Compounding is still the quintessential art of a pharmacist.
A patient recently complained to a pharmacist in California about the price of a compounded prescription. He bellyached that the doctor had said it should only cost $20.
Our good friend looked the patient in the eye and said, "Have your doctor make it, then."
1954 is not that far back in my rear-view mirror. That was when the Durham-Humphrey Amendment caused the differentiation between legend drugs (Now called Rx Only) and over-the-counter medicines. Hubert Humphrey was a pharmacist from Minnesota and his new law gave birth to Pharma. It took a few decades to really gain speed, but all of a sudden in 1954 a new game was created. One-strength-fits-all products. The claim that they were not safe for self-use and they were deemed to be legend drugs.
Chortle, chortle, chortle. Pop the corks. Light up the big cigars. Stuff the money into the bag and run to the bank. Everybody loved the idea of the standardized, shiny-red, sugar-coated tablets. The football-shaped ones came in more than one color and we bought them by the ten thousands. It was pretty slick to be able to fill a prescription just by counting out some tablets. Compounding took time. In 2009, you'd better bill at least $3 a minute to compound. That's your time, overhead, and a fair profit for your skill. Cost of ingredients does not count.
Nothing in this column, by the way, is meant to denigrate the marvelous education that new pharmacists bring to the profession. They are clinically adept and more ready than ever to be partners in the mission of providing superior healthcare to patients in need. Do they come out adept at compounding?
An Internet blogger whose handle is PharmacySlave reported that a professor showed the class a torsion balance and claimed, "You can forget this. No one uses these anymore." That is irresponsible. The profession is called Pharmacy.
I love the impressive laboratories and compounding pharmacists. Some doctors have chosen to turn their backs on the strictures of the shiny red tablet and prescribe transdermal products in strengths that are customized for the patient. You and I see nothing wrong with that, but some people do.
Holy Moly, Captain Marvel! We need only one strength, not 100 different strengths.
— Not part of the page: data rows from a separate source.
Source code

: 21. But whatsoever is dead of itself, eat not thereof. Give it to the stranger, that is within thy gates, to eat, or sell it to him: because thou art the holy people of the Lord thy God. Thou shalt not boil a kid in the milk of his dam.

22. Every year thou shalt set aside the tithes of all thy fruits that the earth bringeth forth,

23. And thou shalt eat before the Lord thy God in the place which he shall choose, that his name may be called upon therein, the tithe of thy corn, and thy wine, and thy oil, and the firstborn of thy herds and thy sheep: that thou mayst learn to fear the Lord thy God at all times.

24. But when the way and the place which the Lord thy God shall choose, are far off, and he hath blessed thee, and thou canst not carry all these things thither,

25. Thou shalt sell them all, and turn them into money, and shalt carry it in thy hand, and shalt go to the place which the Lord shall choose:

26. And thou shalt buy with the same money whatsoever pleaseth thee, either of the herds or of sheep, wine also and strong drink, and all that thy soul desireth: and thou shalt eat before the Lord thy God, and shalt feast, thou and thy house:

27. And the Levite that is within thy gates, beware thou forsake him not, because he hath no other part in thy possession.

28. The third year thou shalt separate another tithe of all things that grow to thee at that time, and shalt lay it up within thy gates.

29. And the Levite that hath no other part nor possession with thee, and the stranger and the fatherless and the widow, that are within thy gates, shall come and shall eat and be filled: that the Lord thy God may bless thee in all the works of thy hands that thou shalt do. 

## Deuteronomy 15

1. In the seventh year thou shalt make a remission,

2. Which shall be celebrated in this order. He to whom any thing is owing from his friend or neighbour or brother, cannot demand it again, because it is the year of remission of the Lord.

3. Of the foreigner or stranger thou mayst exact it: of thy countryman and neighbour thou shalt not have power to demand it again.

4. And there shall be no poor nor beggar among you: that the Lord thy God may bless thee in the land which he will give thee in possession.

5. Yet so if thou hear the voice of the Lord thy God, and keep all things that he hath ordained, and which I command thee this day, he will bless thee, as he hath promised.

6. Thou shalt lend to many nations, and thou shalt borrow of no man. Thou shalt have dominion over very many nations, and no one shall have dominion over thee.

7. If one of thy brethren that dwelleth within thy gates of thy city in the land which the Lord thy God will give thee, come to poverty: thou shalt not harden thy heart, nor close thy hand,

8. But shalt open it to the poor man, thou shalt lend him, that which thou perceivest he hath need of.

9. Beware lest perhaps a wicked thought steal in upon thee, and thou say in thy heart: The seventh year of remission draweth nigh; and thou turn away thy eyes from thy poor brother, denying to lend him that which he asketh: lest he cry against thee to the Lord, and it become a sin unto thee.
The control we could lose! There is whining going on, but the moaning is at the right place, the FDA. Our friend in California said it is like AIG complaining about your Mom's Social Security.
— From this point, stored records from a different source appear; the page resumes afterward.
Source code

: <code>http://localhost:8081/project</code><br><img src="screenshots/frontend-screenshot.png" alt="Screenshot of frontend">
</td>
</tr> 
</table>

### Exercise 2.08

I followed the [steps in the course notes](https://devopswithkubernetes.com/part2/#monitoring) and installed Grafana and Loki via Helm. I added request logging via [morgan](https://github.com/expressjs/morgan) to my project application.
That control-freak organization, the AMA, can't admit that the medical pyramid is flattening. It has had derisive things to say about compounded prescriptions. The good news is that the AMA is toothless. It was unable to deliver even one vote to either side in the recent healthcare proceedings. Most young doctors want to make a living. They are not interested in shining their light into every single corner of medical care.
We must encourage compounding. We must not hide our light under the prescription-mill basket. We are obliged to protect our classical skills. Compounding belongs to us.